**Prompt**
Copy out the data below, swapping every "chart" for "graph" and leaving everything else unchanged.

**Task data**
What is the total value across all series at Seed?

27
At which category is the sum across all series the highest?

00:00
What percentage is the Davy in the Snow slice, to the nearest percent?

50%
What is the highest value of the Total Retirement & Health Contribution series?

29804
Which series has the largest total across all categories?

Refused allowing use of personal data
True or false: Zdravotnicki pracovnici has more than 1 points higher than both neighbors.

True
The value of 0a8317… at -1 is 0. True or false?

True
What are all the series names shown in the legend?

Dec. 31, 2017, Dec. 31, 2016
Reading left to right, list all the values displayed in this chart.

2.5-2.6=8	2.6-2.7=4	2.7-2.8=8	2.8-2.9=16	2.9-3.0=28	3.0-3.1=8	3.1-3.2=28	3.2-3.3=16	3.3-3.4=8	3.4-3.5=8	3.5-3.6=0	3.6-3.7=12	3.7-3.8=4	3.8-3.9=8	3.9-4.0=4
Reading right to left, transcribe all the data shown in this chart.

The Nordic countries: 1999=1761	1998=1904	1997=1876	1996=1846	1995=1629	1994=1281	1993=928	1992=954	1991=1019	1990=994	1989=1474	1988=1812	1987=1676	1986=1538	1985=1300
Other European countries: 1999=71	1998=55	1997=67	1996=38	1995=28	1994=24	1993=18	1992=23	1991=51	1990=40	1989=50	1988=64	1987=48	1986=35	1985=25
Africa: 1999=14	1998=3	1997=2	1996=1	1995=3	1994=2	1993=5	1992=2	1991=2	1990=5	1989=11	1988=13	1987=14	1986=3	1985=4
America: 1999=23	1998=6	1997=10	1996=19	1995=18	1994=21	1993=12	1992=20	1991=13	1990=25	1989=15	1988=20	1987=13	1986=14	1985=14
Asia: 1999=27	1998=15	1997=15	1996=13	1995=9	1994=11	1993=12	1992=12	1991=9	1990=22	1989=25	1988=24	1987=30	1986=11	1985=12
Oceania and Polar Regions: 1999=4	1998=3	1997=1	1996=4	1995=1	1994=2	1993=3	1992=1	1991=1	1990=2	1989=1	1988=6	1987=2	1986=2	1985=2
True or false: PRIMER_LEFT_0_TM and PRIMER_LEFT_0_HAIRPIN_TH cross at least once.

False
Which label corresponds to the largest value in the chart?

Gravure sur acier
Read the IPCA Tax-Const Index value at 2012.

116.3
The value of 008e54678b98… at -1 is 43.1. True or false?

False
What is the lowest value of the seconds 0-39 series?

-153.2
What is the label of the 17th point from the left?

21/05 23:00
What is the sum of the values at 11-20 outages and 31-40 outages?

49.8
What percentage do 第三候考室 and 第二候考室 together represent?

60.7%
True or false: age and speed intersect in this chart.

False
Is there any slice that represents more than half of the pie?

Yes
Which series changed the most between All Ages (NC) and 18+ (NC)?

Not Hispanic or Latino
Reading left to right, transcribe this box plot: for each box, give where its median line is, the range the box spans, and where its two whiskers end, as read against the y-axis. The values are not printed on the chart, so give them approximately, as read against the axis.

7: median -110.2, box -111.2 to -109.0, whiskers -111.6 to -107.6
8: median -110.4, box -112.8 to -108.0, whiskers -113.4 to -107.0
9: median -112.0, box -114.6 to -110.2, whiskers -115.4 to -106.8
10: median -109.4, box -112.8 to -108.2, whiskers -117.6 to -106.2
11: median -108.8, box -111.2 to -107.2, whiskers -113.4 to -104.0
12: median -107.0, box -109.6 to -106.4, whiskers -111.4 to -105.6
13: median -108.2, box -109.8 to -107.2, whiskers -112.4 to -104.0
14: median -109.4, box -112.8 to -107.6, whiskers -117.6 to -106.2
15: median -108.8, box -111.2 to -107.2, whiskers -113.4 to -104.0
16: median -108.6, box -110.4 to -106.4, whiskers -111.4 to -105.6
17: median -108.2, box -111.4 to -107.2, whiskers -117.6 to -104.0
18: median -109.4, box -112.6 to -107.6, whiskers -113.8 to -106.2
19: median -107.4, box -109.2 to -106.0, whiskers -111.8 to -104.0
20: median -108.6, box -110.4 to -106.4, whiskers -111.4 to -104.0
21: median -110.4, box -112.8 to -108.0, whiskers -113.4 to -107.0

**Completed exercise**
What is the total value across all series at Seed?

27
At which category is the sum across all series the highest?

00:00
What percentage is the Davy in the Snow slice, to the nearest percent?

50%
What is the highest value of the Total Retirement & Health Contribution series?

29804
Which series has the largest total across all categories?

Refused allowing use of personal data
True or false: Zdravotnicki pracovnici has more than 1 points higher than both neighbors.

True
The value of 0a8317… at -1 is 0. True or false?

True
What are all the series names shown in the legend?

Dec. 31, 2017, Dec. 31, 2016
Reading left to right, list all the values displayed in this graph.

2.5-2.6=8	2.6-2.7=4	2.7-2.8=8	2.8-2.9=16	2.9-3.0=28	3.0-3.1=8	3.1-3.2=28	3.2-3.3=16	3.3-3.4=8	3.4-3.5=8	3.5-3.6=0	3.6-3.7=12	3.7-3.8=4	3.8-3.9=8	3.9-4.0=4
Reading right to left, transcribe all the data shown in this graph.

The Nordic countries: 1999=1761	1998=1904	1997=1876	1996=1846	1995=1629	1994=1281	1993=928	1992=954	1991=1019	1990=994	1989=1474	1988=1812	1987=1676	1986=1538	1985=1300
Other European countries: 1999=71	1998=55	1997=67	1996=38	1995=28	1994=24	1993=18	1992=23	1991=51	1990=40	1989=50	1988=64	1987=48	1986=35	1985=25
Africa: 1999=14	1998=3	1997=2	1996=1	1995=3	1994=2	1993=5	1992=2	1991=2	1990=5	1989=11	1988=13	1987=14	1986=3	1985=4
America: 1999=23	1998=6	1997=10	1996=19	1995=18	1994=21	1993=12	1992=20	1991=13	1990=25	1989=15	1988=20	1987=13	1986=14	1985=14
Asia: 1999=27	1998=15	1997=15	1996=13	1995=9	1994=11	1993=12	1992=12	1991=9	1990=22	1989=25	1988=24	1987=30	1986=11	1985=12
Oceania and Polar Regions: 1999=4	1998=3	1997=1	1996=4	1995=1	1994=2	1993=3	1992=1	1991=1	1990=2	1989=1	1988=6	1987=2	1986=2	1985=2
True or false: PRIMER_LEFT_0_TM and PRIMER_LEFT_0_HAIRPIN_TH cross at least once.

False
Which label corresponds to the largest value in the graph?

Gravure sur acier
Read the IPCA Tax-Const Index value at 2012.

116.3
The value of 008e54678b98… at -1 is 43.1. True or false?

False
What is the lowest value of the seconds 0-39 series?

-153.2
What is the label of the 17th point from the left?

21/05 23:00
What is the sum of the values at 11-20 outages and 31-40 outages?

49.8
What percentage do 第三候考室 and 第二候考室 together represent?

60.7%
True or false: age and speed intersect in this graph.

False
Is there any slice that represents more than half of the pie?

Yes
Which series changed the most between All Ages (NC) and 18+ (NC)?

Not Hispanic or Latino
Reading left to right, transcribe this box plot: for each box, give where its median line is, the range the box spans, and where its two whiskers end, as read against the y-axis. The values are not printed on the graph, so give them approximately, as read against the axis.

7: median -110.2, box -111.2 to -109.0, whiskers -111.6 to -107.6
8: median -110.4, box -112.8 to -108.0, whiskers -113.4 to -107.0
9: median -112.0, box -114.6 to -110.2, whiskers -115.4 to -106.8
10: median -109.4, box -112.8 to -108.2, whiskers -117.6 to -106.2
11: median -108.8, box -111.2 to -107.2, whiskers -113.4 to -104.0
12: median -107.0, box -109.6 to -106.4, whiskers -111.4 to -105.6
13: median -108.2, box -109.8 to -107.2, whiskers -112.4 to -104.0
14: median -109.4, box -112.8 to -107.6, whiskers -117.6 to -106.2
15: median -108.8, box -111.2 to -107.2, whiskers -113.4 to -104.0
16: median -108.6, box -110.4 to -106.4, whiskers -111.4 to -105.6
17: median -108.2, box -111.4 to -107.2, whiskers -117.6 to -104.0
18: median -109.4, box -112.6 to -107.6, whiskers -113.8 to -106.2
19: median -107.4, box -109.2 to -106.0, whiskers -111.8 to -104.0
20: median -108.6, box -110.4 to -106.4, whiskers -111.4 to -104.0
21: median -110.4, box -112.8 to -108.0, whiskers -113.4 to -107.0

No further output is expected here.